> [Page extract]
<<<<

Is this very first version of the Vivaldi Four Seasons really the best recording of it ever done? Some people think so, 1947 monophonic sound notwithstanding. Just listen to the opening of the final movement of "La Primavera" and see if it convinces you. One would expect that a 1947 recording would not observe modern sensitivities toward original instrument, original performance practice (OI/OPP) considerations, and one would be right. Kaufmann uses subtle but delicious portamento in his solo part and the shimmering vibrato of the violin section is tickling and sensual. Yet for its time this was the cutting edge of authentic Baroque style. There is no doubt in my mind that Vivaldi would have loved every minute of it as much as I do.

>>>>

> [Data shown]
<<<<

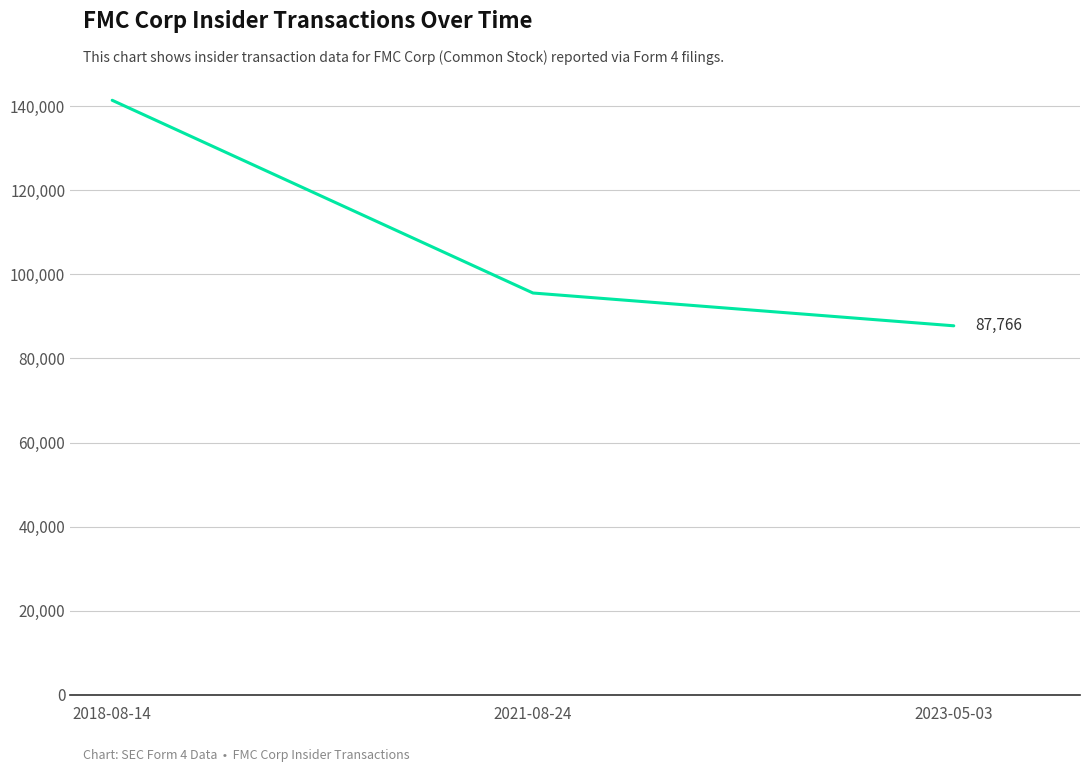

Rank the categories by value from lowest to highest.

2023-05-03, 2021-08-24, 2018-08-14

>>>>

> [Exercise]
According to the Four Seasons review, what does Kaufmann use in his solo part? The data have no connection to the Four Seasons review.

> [Your response]
Subtle but delicious portamento.